Cullen Bunn is one of the pillars of horror in comics, a factory of nightmares that just keeps churning out work. It’s fair to say that there’s not a topic he hasn’t looked over through his own brand of terror, but one sticks out as being particularly nuanced and intricately terrifying: medical care.

Be it in Regression (co-created with Danny Luckert) where the focus falls on hypnotherapy as a gateway to hellish things, or The Unsound (co-created with Jack T. Cole) where the horror unfolds in a psychiatric institution, Bunn’s approach to the idea of healthcare is one that asks questions about our willingness to put our physical and mental wellbeing in the hands of a stranger. Sometimes, those hands cause a lot of pain, especially when they’re employed maliciously.

Invasive, Bunn’s latest book along with Jesús Hervás on art, is yet another bout with medical fears, though this time the tone and feel is decidedly more vicious. A group of murder surgeons are using back alleys and desolate streets as their operating rooms, inflicting excruciating pain on their patients with the intention of making said sensation permanent. A well-versed trauma surgeon called Dr. Carrie Reynolds is dragged into this medically unethical and brutal world when her plastic surgery-addict daughter, Heather, is found in a catatonic state with her vocal cords removed. From there, things only get scarier and meaner. The hypocritic oath, needless to say, has been thrown out the window along with any entrails and body parts that didn’t make it during the process of stitching patients up.

Issue #1 does a brilliant job of setting up an acute sense of danger regarding these makeshift surgeries. There’s a sense that what these mysterious surgeons are doing is not only very bad, but also very disturbing at a community level. Some of the victims are presented as impulsive plastic surgery enthusiasts while others are framed as desperate people looking for a cheaper way to get the treatments they need to live. Regardless of their reasons, each one ends up becoming a living horror show that speaks to the  anxieties people go through whenever a big medical procedure looms.

Hervás creates a world that feels inescapably unsanitary. Panels look like petri dishes of insidious bacteria, of malicious filth that’s just itching to get its hands on an open wound. Bunn’s scripting elevates this with characters that feel broken after their surgeries. They come off as damaged souls that were misled by the promise of a “reasonably” safe procedure. It’ll make you think twice before putting your body on an operating table, no matter how much you trust your doctor.

The Beat corresponded with Bunn to get at the reasons why healthcare and medicine can be so disconcerting a worry, and just how much one can trust others to do right by our bodies.


RICARDO SERRANO: Invasive is clearly interested in certain themes and topics–such as surgeries, medical misconduct, and back-alley healthcare–and yet, it doesn’t come across as heavy-handed or blunt. How do you balance this interest without letting it become an outright lecture?

CULLEN BUNN: My job, as I see it, isn’t to lecture. I have some thoughts on these things, and those thoughts are represented on the page, but I want readers to be entertained first and foremost. As they read the story, maybe they’ll start thinking about some of these elements themselves, and–Hell–they might even come away with a differing opinion than mine. And that’s fine. I’m not trying to convince anyone of anything with the book, but I’m excited if I get them thinking. 

SERRANO: I was reminded a bit The Unsound while reading Invasive. It’s one of your most powerful works and it deals with health in its own way.

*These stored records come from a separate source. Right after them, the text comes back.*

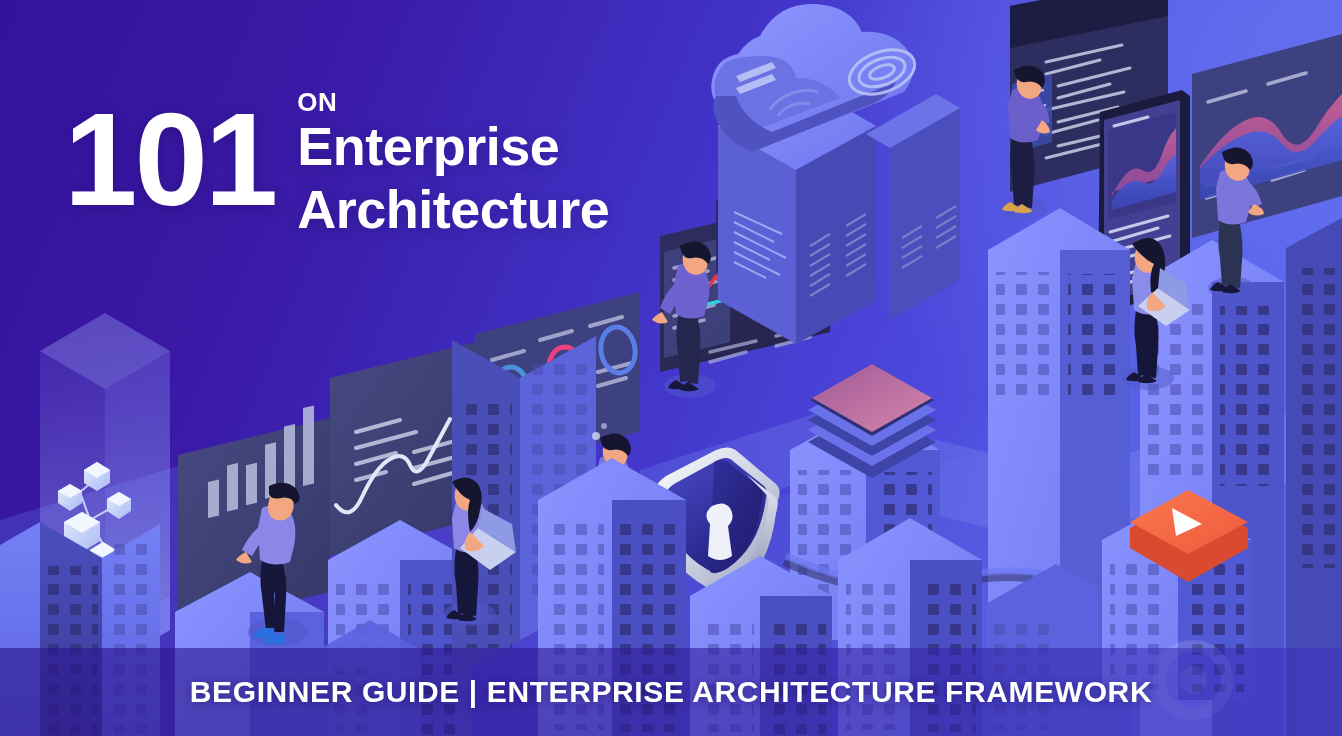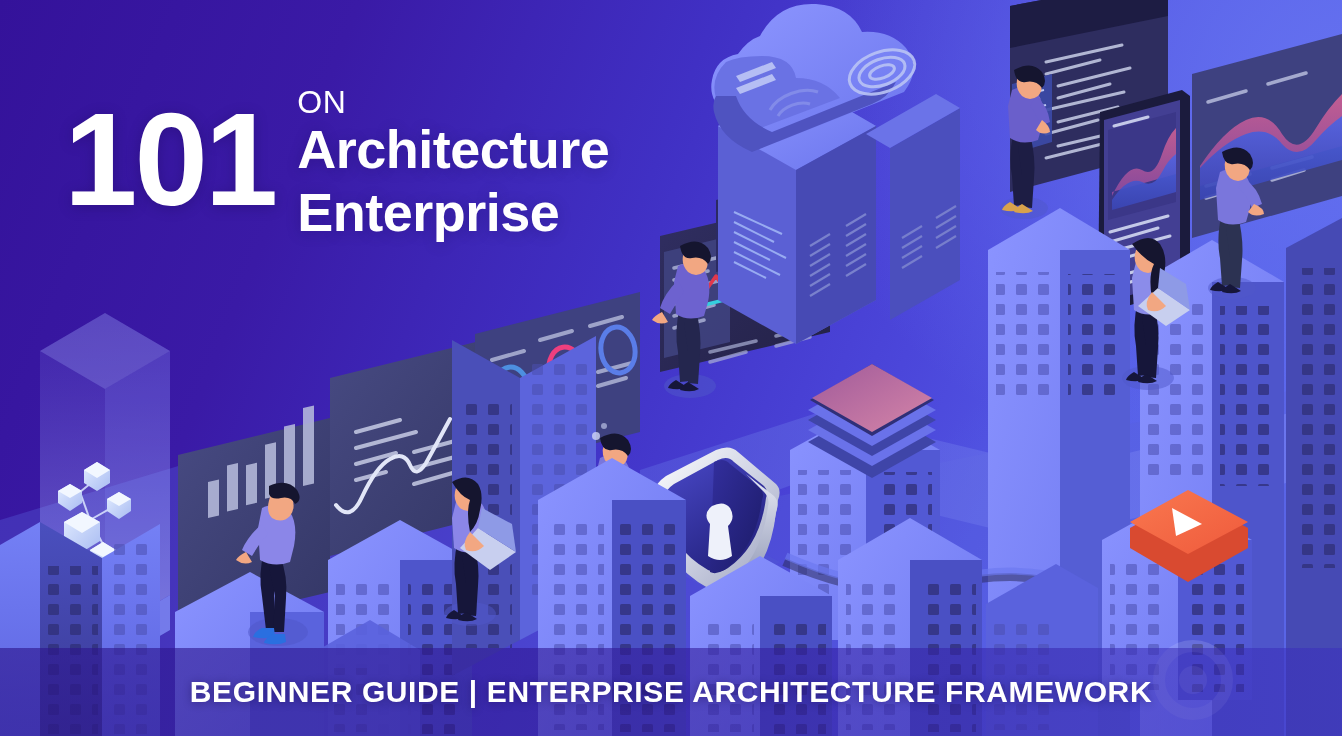--- a/index.html
+++ b/index.html
@@ -21,7 +21,7 @@
     margin-right:22px;margin-top:4px;text-shadow:0 2px 14px rgba(20,0,70,.28);
   }
   #title-right{display:flex;flex-direction:column;padding-top:14px;}
-  #kicker{color:#fff;font-size:32px;font-weight:400;line-height:1;letter-spacing:.5px;}
+  #kicker{color:#fff;font-size:26px;font-weight:700;line-height:1;letter-spacing:.5px;}
   .title-line{color:#fff;font-size:54px;font-weight:700;line-height:1.16;letter-spacing:-.5px;
     text-shadow:0 2px 14px rgba(20,0,70,.25);}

What is it about human care that works so well for you as a source of horror?

BUNN: We put our physical and mental wellbeing in the hands of others. That takes a degree of trust and faith. I’ve had my own experiences where that trust was betrayed–maliciously–and it was ghastly. The feeling of helplessness and panic is real. The terror I felt in the past has influenced these stories and will continue to influence stories in the years to come, I’m sure. 

SERRANO: Jesús Hervás’ art perfectly captures the grimy look and feel of clandestine medical procedures. How has his style influenced your approach to the story?

BUNN: Once I started seeing the designs for the characters, the world–this grim, cold, dirty, ugly version of our world–came into sharp focus, changing my approach to the characters and how they talk and interact with one another and their situations, for sure!

SERRANO: For fans that read Invasive and want to stay in that headspace as they wait for issue #2, what other books or movies would you recommend to keep them there? Any that influenced Invasive directly?

BUNN: I’m not sure about books and movies with a direct influence on the story, but there are a few that come to mind that have tonal connections to Invasive. In terms of movies, Session 9 and Jacob’s Ladder and Possessor all seem to fit, and if you’re in the mood for some of my work that I consider equally as dark as Invasive, I’d recommend Death Follows.